**Action item**
Copy out the text of all the entries below, replacing "Posted on:" with "Published on:" wherever it occurs and changing nothing else. Leave out the pictures.

**Supplied information**
+++
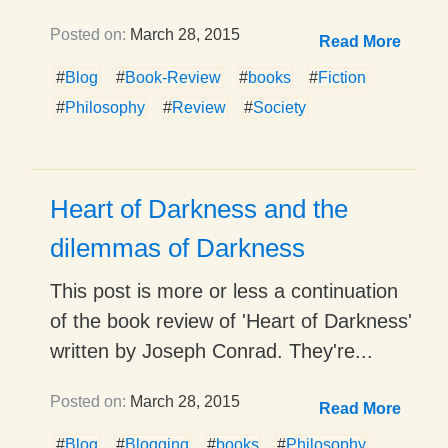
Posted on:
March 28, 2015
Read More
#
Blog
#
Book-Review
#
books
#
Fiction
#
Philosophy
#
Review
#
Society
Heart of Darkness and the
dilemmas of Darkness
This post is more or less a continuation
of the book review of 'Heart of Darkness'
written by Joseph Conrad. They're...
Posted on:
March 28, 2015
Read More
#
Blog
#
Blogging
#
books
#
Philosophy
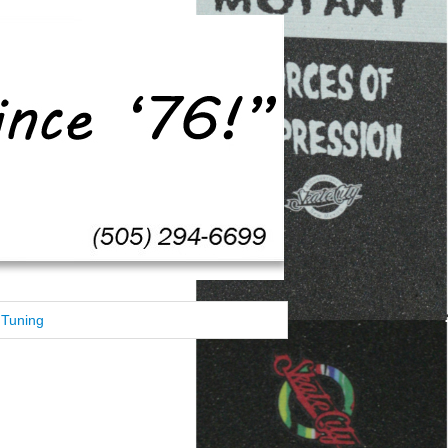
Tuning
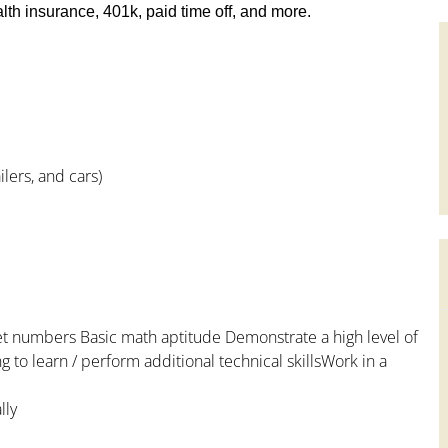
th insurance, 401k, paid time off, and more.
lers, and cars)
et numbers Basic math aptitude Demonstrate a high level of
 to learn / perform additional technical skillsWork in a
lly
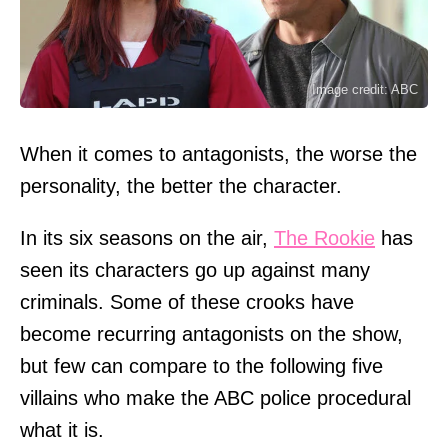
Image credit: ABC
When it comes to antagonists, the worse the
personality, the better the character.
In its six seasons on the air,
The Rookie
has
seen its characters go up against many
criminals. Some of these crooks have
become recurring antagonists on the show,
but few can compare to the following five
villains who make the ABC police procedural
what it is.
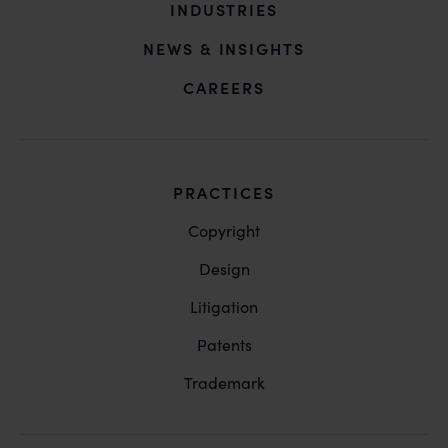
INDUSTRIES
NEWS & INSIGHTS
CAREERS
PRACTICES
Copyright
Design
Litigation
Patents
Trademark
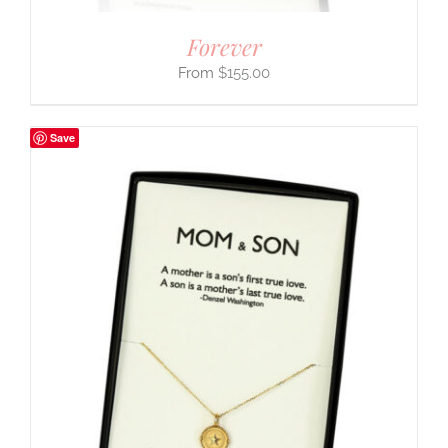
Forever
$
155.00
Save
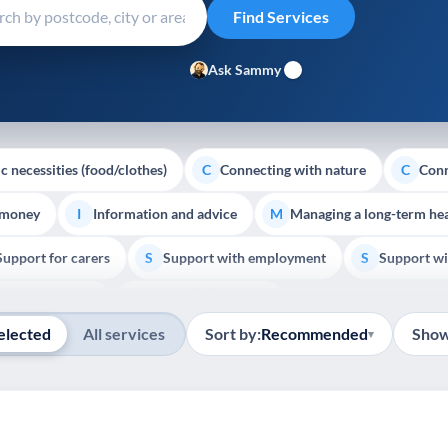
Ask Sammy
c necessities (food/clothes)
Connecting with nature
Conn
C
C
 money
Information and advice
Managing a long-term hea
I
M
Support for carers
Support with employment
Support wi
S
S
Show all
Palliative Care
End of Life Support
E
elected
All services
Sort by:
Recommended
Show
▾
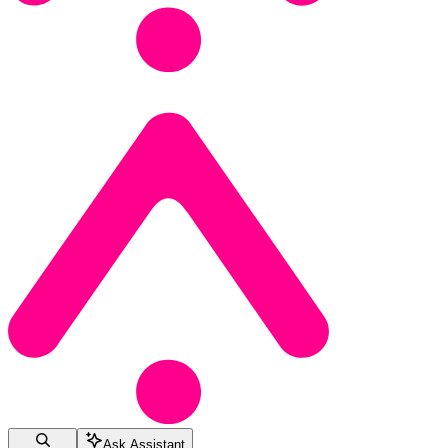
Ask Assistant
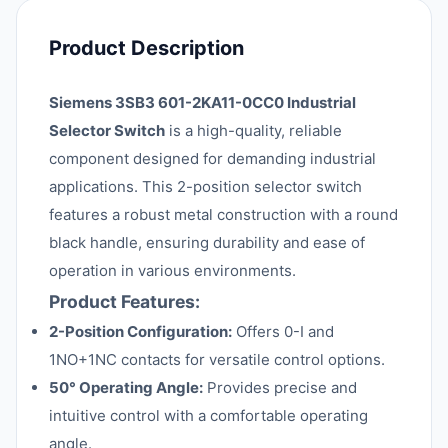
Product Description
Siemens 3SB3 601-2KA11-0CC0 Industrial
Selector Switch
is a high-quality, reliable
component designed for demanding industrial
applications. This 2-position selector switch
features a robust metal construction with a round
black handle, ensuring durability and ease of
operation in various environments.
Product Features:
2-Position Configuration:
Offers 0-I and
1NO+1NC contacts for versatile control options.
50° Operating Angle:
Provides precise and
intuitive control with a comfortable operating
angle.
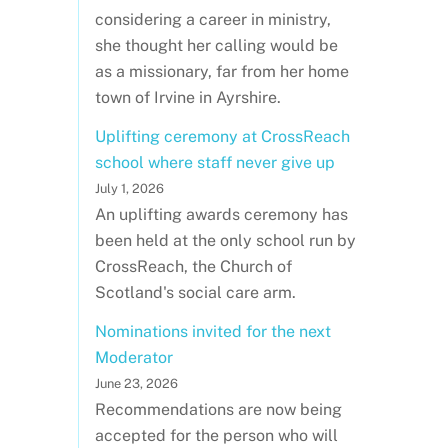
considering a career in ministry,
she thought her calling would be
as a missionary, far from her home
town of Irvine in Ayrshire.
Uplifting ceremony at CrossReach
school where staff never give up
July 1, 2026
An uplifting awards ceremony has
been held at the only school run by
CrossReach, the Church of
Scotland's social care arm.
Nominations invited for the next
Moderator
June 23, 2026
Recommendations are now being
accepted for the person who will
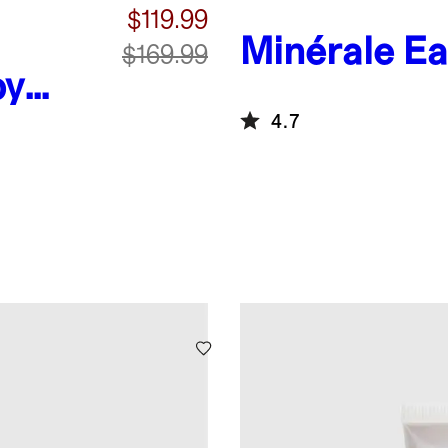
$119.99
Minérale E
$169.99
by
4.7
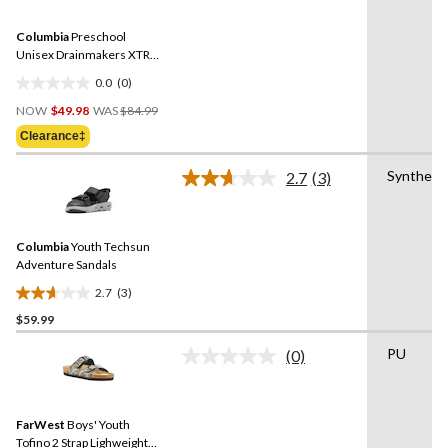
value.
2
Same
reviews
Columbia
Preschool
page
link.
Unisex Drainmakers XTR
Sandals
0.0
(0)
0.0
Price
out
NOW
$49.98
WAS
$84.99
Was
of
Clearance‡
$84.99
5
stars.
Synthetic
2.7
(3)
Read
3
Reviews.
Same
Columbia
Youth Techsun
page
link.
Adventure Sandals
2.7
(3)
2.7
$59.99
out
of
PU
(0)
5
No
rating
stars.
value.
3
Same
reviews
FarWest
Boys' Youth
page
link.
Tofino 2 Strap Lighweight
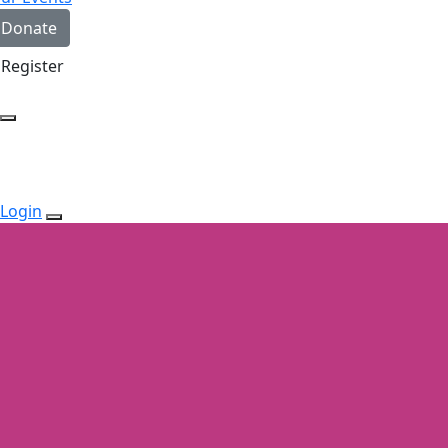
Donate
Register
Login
+++
**Your response**
Published on:
March 28, 2015
Read More
#
Blog
#
Book-Review
#
books
#
Fiction
#
Philosophy
#
Review
#
Society
Heart of Darkness and the
dilemmas of Darkness
This post is more or less a continuation
of the book review of 'Heart of Darkness'
written by Joseph Conrad. They're...
Published on:
March 28, 2015
Read More
#
Blog
#
Blogging
#
books
#
Philosophy
Tuning
th insurance, 401k, paid time off, and more.
lers, and cars)
et numbers Basic math aptitude Demonstrate a high level of
 to learn / perform additional technical skillsWork in a
lly
Image credit: ABC
When it comes to antagonists, the worse the
personality, the better the character.
In its six seasons on the air,
The Rookie
has
seen its characters go up against many
criminals. Some of these crooks have
become recurring antagonists on the show,
but few can compare to the following five
villains who make the ABC police procedural
what it is.
INDUSTRIES
NEWS & INSIGHTS
CAREERS
PRACTICES
Copyright
Design
Litigation
Patents
Trademark
Forever
$
155.00
Save
Ask Sammy
c necessities (food/clothes)
Connecting with nature
Conn
C
C
 money
Information and advice
Managing a long-term hea
I
M
Support for carers
Support with employment
Support wi
S
S
Show all
Palliative Care
End of Life Support
E
elected
All services
Sort by:
Recommended
Show
▾
Ask Assistant
Product Description
Siemens 3SB3 601-2KA11-0CC0 Industrial
Selector Switch
is a high-quality, reliable
component designed for demanding industrial
applications. This 2-position selector switch
features a robust metal construction with a round
black handle, ensuring durability and ease of
operation in various environments.
Product Features:
2-Position Configuration:
Offers 0-I and
1NO+1NC contacts for versatile control options.
50° Operating Angle:
Provides precise and
intuitive control with a comfortable operating
angle.
considering a career in ministry,
she thought her calling would be
as a missionary, far from her home
town of Irvine in Ayrshire.
Uplifting ceremony at CrossReach
school where staff never give up
July 1, 2026
An uplifting awards ceremony has
been held at the only school run by
CrossReach, the Church of
Scotland's social care arm.
Nominations invited for the next
Moderator
June 23, 2026
Recommendations are now being
accepted for the person who will
$119.99
Minérale E
$169.99
by
4.7
value.
2
Same
reviews
Columbia
Preschool
page
link.
Unisex Drainmakers XTR
Sandals
0.0
(0)
0.0
Price
out
NOW
$49.98
WAS
$84.99
Was
of
Clearance‡
$84.99
5
stars.
Synthetic
2.7
(3)
Read
3
Reviews.
Same
Columbia
Youth Techsun
page
link.
Adventure Sandals
2.7
(3)
2.7
$59.99
out
of
PU
(0)
5
No
rating
stars.
value.
3
Same
reviews
FarWest
Boys' Youth
page
link.
Tofino 2 Strap Lighweight
Donate
Register
Login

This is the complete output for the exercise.